Bad Faith in Postcolonial and Postimperial Literature

Laura Pilar Gelfman '99 (English 27, 1997)

In an effort to create an identity for themselves within a postcolonial context, people from colonized cultures occasionally fall into bad faith. Bad faith, a notion invented by Jean-Paul Sartre, refers to a lie that one tells to oneself in an effort to hide from one's freedom, responsibility, anguish, transcendence, humanity, and sociality. Bad faith, in other words, treats the self as substance, as something fixed and without freedom or consequent responsibility. According to Sartre, because human beings always try to create themselves in relation to others, every person's existence is a project. The choice to continue living keeps each person alive. Characters such as Deven from Anita Desai's In Custody, Stevens from Kazuo Ishiguro's The Remains of the Day, and Jake from Alan Duff's Once Were Warriors define themselves by the people and dominant practices that surround them; this influence dissuades them from acting out of their own will. They live inauthentic lives because they hide from being human beings and from their ability to chose. Deven, Stevens, and Jake exhibit the "incapacity to recognize ourselves [themselves], to constitute ourselves [themselves] as being what we [they] are" (Sartre 62). As they fall prey to their inauthentic thoughts and actions, they fail to fulfill their familial and social responsibilities.
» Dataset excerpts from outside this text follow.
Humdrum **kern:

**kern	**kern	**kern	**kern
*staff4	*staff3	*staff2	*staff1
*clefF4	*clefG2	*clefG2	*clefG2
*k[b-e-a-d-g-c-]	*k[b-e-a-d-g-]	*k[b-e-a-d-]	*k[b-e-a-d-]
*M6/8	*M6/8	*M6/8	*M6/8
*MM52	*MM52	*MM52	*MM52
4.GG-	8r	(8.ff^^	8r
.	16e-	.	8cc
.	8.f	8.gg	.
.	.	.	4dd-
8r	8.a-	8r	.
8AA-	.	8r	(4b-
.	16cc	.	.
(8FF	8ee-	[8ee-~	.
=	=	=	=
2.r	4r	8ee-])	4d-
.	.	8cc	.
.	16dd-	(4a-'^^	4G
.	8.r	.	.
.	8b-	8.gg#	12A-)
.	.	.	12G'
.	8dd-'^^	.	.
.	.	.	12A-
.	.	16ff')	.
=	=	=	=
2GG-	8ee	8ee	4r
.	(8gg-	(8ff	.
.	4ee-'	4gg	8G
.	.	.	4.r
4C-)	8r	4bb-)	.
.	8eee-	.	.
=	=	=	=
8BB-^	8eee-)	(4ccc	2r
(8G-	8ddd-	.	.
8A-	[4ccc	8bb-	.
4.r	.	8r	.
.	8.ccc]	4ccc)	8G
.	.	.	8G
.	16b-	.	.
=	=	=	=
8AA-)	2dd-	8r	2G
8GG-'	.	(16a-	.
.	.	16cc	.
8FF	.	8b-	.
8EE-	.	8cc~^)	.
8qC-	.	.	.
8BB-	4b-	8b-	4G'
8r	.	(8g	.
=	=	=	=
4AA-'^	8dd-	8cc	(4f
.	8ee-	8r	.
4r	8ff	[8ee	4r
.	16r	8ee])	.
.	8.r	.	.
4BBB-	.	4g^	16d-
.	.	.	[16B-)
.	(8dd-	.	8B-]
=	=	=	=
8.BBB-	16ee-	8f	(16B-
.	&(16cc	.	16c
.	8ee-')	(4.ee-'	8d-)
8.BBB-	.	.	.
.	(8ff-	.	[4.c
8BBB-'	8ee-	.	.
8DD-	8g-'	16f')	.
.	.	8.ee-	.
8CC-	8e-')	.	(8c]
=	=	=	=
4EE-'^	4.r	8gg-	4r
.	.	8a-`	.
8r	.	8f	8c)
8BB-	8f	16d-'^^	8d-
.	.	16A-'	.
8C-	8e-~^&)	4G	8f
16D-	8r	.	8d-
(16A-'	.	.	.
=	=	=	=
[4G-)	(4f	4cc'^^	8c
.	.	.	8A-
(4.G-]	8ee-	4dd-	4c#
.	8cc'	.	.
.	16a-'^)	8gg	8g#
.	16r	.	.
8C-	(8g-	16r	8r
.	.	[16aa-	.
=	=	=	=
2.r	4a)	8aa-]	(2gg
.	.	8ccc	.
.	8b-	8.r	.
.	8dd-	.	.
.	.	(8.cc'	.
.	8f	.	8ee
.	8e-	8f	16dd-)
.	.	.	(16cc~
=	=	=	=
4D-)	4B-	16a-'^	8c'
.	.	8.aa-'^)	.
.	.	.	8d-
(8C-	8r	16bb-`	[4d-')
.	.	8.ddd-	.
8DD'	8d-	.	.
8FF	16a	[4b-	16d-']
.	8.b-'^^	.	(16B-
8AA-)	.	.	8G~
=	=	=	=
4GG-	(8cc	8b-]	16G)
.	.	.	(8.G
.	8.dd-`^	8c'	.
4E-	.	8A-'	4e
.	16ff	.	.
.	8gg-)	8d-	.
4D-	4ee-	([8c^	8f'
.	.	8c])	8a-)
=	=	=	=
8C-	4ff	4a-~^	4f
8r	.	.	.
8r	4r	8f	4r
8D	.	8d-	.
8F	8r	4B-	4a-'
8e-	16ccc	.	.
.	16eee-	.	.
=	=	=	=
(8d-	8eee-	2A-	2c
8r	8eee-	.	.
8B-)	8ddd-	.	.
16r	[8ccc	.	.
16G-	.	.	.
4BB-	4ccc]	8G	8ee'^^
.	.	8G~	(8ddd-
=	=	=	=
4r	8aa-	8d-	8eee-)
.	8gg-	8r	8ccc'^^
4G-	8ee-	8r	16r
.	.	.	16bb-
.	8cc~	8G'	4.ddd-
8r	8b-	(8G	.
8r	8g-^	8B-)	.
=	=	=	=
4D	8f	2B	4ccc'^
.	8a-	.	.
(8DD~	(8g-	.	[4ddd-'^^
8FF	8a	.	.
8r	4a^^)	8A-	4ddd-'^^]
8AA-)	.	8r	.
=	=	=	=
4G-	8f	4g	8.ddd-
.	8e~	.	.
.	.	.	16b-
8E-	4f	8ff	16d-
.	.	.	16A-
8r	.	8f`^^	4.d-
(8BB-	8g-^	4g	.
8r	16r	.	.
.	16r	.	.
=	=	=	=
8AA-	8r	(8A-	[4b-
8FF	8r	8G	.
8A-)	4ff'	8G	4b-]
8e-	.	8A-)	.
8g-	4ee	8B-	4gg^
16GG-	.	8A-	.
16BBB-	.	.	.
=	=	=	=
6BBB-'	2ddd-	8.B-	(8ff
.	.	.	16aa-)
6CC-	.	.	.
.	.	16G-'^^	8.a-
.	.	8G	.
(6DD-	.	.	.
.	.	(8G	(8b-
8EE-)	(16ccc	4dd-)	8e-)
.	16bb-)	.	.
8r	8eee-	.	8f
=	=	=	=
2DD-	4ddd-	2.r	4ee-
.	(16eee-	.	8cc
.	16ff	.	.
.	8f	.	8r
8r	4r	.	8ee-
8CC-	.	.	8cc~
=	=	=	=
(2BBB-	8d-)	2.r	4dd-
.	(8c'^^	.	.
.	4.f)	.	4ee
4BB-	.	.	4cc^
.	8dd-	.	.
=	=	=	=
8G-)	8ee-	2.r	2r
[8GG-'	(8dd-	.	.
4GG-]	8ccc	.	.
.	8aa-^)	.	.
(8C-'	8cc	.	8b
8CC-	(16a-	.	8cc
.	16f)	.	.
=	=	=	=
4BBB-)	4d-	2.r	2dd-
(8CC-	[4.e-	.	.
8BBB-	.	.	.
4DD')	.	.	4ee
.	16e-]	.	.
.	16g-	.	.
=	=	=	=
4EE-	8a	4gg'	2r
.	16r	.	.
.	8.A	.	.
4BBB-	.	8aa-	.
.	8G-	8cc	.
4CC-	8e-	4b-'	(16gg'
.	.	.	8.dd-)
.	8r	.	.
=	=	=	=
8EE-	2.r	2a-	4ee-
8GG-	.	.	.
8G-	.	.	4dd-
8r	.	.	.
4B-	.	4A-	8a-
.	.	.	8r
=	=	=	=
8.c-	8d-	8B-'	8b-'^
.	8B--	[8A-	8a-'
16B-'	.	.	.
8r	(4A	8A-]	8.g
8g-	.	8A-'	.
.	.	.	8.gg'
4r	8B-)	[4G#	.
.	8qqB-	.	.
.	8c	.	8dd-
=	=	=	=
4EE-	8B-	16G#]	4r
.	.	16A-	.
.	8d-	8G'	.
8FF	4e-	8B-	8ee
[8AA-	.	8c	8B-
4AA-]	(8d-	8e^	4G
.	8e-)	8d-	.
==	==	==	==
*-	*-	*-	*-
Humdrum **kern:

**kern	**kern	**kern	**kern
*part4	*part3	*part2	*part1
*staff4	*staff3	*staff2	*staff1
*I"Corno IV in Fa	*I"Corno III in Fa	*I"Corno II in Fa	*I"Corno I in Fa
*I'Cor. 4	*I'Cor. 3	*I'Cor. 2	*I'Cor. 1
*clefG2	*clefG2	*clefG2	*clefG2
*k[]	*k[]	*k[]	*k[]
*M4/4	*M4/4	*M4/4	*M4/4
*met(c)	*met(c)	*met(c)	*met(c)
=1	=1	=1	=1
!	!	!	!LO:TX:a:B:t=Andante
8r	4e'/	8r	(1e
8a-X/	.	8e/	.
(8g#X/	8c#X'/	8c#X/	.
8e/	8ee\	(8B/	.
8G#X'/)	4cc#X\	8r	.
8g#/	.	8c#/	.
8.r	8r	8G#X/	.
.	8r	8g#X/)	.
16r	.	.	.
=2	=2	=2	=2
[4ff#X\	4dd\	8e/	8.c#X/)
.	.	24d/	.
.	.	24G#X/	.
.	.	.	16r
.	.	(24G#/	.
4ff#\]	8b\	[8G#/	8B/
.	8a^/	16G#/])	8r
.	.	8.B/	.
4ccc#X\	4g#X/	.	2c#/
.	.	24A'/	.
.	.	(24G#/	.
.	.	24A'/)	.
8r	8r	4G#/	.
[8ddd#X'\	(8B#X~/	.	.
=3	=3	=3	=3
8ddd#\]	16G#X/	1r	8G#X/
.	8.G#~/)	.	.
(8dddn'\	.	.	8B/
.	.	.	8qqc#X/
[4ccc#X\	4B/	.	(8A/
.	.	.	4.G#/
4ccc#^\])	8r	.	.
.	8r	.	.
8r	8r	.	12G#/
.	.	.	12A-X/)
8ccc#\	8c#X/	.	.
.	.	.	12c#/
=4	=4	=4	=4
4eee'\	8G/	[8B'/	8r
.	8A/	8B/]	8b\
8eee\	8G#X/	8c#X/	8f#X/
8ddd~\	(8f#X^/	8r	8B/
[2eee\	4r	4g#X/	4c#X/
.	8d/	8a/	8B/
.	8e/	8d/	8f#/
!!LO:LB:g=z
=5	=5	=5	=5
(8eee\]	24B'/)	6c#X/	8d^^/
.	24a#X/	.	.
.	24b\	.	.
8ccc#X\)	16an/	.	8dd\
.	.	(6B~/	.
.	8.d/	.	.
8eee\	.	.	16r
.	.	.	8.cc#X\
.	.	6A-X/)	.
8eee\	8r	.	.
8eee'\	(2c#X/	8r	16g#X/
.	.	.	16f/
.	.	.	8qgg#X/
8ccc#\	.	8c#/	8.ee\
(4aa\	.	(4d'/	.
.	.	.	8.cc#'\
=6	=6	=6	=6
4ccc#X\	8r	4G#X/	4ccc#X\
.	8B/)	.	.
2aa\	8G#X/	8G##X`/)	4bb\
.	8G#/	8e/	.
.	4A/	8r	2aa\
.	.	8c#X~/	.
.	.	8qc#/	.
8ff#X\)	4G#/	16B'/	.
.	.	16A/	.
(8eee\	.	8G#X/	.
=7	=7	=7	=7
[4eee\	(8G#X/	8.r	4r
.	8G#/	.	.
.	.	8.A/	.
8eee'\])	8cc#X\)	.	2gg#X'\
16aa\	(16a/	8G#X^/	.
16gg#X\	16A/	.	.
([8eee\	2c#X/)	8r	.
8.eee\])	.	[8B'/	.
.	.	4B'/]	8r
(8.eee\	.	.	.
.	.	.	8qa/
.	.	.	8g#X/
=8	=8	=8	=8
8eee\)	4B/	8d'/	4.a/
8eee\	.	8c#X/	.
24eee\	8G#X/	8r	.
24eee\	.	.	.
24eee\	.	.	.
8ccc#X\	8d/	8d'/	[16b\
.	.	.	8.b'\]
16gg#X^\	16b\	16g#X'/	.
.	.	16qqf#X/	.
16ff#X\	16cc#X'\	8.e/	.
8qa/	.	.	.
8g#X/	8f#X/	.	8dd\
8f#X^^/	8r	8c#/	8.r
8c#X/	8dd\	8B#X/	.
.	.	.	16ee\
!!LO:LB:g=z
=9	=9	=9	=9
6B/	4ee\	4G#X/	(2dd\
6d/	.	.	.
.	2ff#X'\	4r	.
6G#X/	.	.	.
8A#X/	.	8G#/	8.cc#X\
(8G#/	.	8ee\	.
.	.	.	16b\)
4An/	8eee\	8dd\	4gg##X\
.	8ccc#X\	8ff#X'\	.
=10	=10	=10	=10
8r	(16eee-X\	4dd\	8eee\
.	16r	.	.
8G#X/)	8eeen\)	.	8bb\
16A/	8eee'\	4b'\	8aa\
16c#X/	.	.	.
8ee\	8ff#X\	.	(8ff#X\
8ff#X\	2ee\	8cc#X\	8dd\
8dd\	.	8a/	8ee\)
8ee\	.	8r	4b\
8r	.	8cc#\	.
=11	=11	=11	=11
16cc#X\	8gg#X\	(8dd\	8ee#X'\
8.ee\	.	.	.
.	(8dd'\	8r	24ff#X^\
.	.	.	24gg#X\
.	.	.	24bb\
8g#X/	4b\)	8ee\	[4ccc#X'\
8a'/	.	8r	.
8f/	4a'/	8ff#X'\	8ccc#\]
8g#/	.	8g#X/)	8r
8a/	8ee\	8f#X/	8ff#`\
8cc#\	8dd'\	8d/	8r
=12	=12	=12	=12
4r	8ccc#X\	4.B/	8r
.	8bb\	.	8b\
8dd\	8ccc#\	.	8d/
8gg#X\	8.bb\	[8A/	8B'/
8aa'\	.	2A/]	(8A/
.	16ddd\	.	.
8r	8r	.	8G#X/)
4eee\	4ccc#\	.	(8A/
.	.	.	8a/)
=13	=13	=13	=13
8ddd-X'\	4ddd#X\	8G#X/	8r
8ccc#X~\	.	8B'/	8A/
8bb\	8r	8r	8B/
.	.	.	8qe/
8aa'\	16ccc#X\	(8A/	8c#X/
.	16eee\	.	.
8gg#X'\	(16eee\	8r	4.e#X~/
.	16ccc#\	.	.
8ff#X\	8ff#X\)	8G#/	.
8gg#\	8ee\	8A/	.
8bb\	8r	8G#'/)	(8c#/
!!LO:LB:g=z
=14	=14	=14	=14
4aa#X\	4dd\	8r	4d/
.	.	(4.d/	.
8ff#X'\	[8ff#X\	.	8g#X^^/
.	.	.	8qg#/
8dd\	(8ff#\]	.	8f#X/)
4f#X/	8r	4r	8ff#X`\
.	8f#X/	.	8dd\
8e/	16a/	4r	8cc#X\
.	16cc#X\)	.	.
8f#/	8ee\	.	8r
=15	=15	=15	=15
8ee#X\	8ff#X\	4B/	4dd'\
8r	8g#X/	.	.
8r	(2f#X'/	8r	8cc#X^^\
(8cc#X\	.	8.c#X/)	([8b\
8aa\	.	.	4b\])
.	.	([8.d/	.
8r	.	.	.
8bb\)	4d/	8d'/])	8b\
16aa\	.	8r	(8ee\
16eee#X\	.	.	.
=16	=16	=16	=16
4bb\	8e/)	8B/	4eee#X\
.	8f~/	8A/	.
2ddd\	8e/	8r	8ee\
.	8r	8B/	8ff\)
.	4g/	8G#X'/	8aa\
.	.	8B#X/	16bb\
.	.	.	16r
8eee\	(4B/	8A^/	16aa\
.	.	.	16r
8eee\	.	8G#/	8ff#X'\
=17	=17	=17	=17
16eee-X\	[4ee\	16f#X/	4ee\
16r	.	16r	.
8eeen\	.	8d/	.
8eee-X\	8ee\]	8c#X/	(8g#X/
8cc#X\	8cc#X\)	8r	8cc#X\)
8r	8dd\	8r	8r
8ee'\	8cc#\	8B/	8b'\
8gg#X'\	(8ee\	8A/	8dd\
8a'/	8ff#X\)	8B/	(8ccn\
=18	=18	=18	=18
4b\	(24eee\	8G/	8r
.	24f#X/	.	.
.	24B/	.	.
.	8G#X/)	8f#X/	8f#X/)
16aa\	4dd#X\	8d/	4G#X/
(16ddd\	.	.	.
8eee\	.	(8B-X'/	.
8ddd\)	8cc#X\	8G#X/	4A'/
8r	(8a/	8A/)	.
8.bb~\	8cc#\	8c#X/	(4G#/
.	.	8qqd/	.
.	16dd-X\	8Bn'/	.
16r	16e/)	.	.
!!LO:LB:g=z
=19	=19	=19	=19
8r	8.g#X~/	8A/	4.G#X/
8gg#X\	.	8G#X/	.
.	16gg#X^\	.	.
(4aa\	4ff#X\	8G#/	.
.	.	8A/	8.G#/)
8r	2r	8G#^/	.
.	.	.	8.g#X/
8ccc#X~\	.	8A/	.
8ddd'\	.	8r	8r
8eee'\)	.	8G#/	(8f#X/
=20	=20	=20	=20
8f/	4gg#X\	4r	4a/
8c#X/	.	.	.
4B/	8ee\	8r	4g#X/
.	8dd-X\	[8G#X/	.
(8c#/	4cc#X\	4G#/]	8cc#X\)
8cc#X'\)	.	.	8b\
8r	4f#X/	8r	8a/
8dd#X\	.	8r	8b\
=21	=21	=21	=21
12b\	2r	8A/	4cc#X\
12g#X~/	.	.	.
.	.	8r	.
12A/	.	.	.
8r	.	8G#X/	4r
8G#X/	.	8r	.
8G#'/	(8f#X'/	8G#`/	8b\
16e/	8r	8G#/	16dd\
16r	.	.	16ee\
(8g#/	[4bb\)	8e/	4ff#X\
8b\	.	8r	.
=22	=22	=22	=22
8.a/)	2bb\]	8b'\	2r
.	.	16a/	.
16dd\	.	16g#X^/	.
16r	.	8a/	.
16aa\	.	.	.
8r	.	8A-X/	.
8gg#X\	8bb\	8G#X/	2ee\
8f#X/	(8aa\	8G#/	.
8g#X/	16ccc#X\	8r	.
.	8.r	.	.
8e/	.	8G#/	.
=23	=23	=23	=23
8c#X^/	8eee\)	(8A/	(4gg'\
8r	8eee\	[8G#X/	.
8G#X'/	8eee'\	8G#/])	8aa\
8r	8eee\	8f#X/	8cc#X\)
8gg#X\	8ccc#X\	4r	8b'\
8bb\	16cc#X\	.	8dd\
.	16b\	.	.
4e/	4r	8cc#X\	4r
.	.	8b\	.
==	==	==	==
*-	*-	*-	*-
As members of colonized cultures, Deven and Jake are trapped in the past glory of their nations; they cannot in good faith transfer their nation's past glory to the present. Unlike Deven and Jake, Stevens comes from England, a colonizing power. Because he cannot abandon English custom to become his individual self, he creates himself as a colonized subject. Deven, Stevens, and Jake act in bad faith as they negotiate their cultures' heritage within a Postcolonial context; they construct masks to hide from the realities of their social, political, economic, and cultural circumstances.

Bibliography

Carey, Peter. Oscar and Lucinda. New York: HarperPerennial, 1988. Desai, Anita. In Custody. New York: Penguin Books, 1984.

Duff, Alan. Once Were Warriors. New York: Vintage International, 1995.

Gordon, Lewis. Bad faith and Antiblack Racism. New Jersey: Humanities Press, 1995.

Ishiguro, Kazuo. The Remains of the Day. New York: Vintage International, 1988.

Mo, Timothy. Sour Sweet. New York: Aventura, 1985.

Rushdie, Salman. Shame. New York: Vintage International, 1989.

Sartre, Jean-Paul. Being and Nothingness. New York: Philosophical Library, 1956.

Suleri, Sara. Meatless Days. Chicago: University of Chicago Press, 1989.

West, Cornel. Race Matters. New York: Vintage International, 1994.